Por el borde opuesto del bosque fluía un río caudaloso y muy profundo; el agua corría con tanta furia, que era imposible nadar a contra corriente. No hacía mucho que habían tendido sobre él un gran puente, y cuando Colás estuvo en la mitad dijo en voz alta, para que lo oyera el sacristán: 

-¿Qué hago con esta caja tan incómoda? Pesa como si estuviese llena de piedras. Ya me voy cansando de arrastrarla; la echaré al río, Si va flotando hasta mi casa bien, y si no, no importa. 

Y la levantó un poco con una mano, como para arrojarla al río. 

-¡Detente, no lo hagas! -gritó el sacristán desde dentro. Déjame salir primero. 

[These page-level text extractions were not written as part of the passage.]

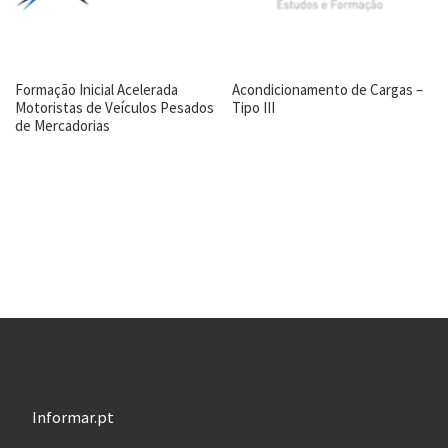
Formação Inicial Acelerada
Acondicionamento de Cargas –
Motoristas de Veículos Pesados
Tipo III
de Mercadorias
Informar.pt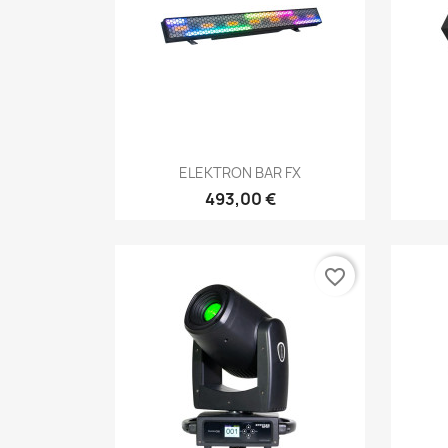
Aperçu rapide

ELEKTRON BAR FX
493,00 €
favorite_border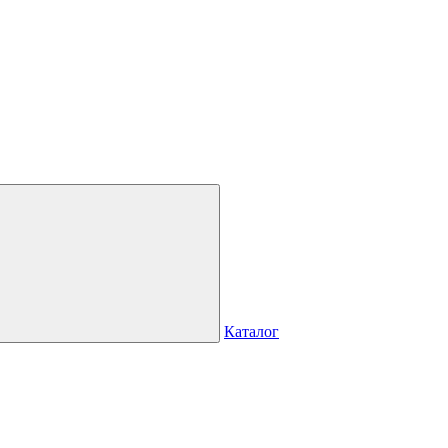
Каталог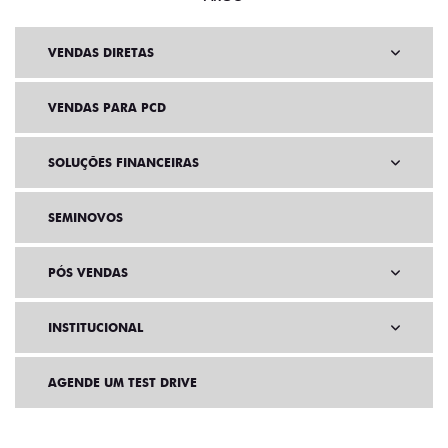
VENDAS DIRETAS
VENDAS PARA PCD
SOLUÇÕES FINANCEIRAS
SEMINOVOS
PÓS VENDAS
INSTITUCIONAL
AGENDE UM TEST DRIVE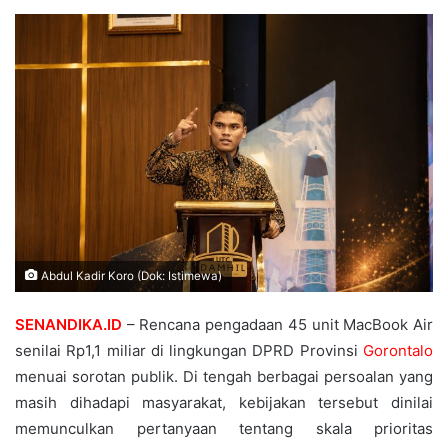
Abdul Kadir Koro (Dok: Istimewa)
SENANDIKA.ID
– Rencana pengadaan 45 unit MacBook Air
senilai Rp1,1 miliar di lingkungan DPRD Provinsi
Gorontalo
menuai sorotan publik. Di tengah berbagai persoalan yang
masih dihadapi masyarakat, kebijakan tersebut dinilai
memunculkan pertanyaan tentang skala prioritas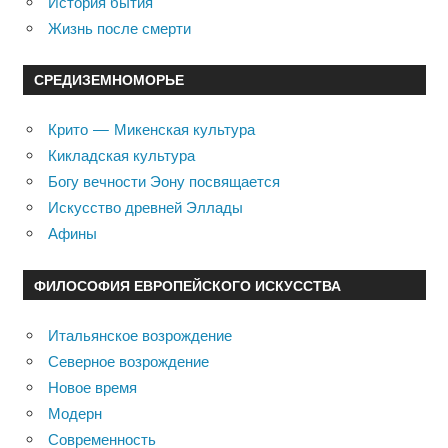
История бытия
Жизнь после смерти
СРЕДИЗЕМНОМОРЬЕ
Крито — Микенская культура
Кикладская культура
Богу вечности Эону посвящается
Искусство древней Эллады
Афины
ФИЛОСОФИЯ ЕВРОПЕЙСКОГО ИСКУССТВА
Итальянское возрождение
Северное возрождение
Новое время
Модерн
Современность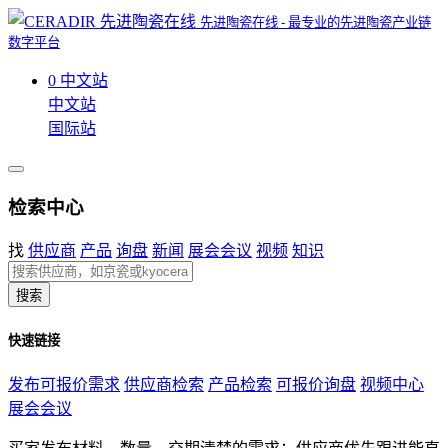
先进陶瓷在线 - 最专业的先进陶瓷产业链
数字平台
0
中文站
中文站
国际站
检索中心
找
供应商
产品
询盘
新闻
展会会议
视频
知识
搜索
快速链接
发布可报价需求
供应商检索
产品检索
可报价询盘
视频中心
展会会议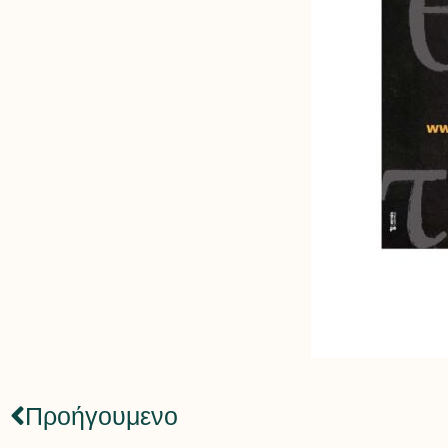
Προήγουμενο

-¡Dios me valga! -exclamó Colás, simulando espanto-. ¡Todavía está aquí! ¡Echémoslo al río sin perder tiempo, que se ahogue! 

-¡Oh, no, no! -suplicó el sacristán-. Si me sueltas te daré una fanega de dinero. 

-Bueno, esto ya es distinto -aceptó Colás, abriendo el arca. El sacristán se apresuró a salir de ella, arrojó el arca al agua y se fue a su casa, donde Colás recibió el dinero prometido. Con el que le había entregado el campesino tenía ahora el carretón lleno. 

«Me he cobrado bien el caballo», se dijo cuando de vuelta a su casa, desparramó el dinero en medio de la habitación. 

«¡La rabia que tendrá Colás el Grande cuando vea que me he hecho rico con mi único caballo!; pero no se lo diré».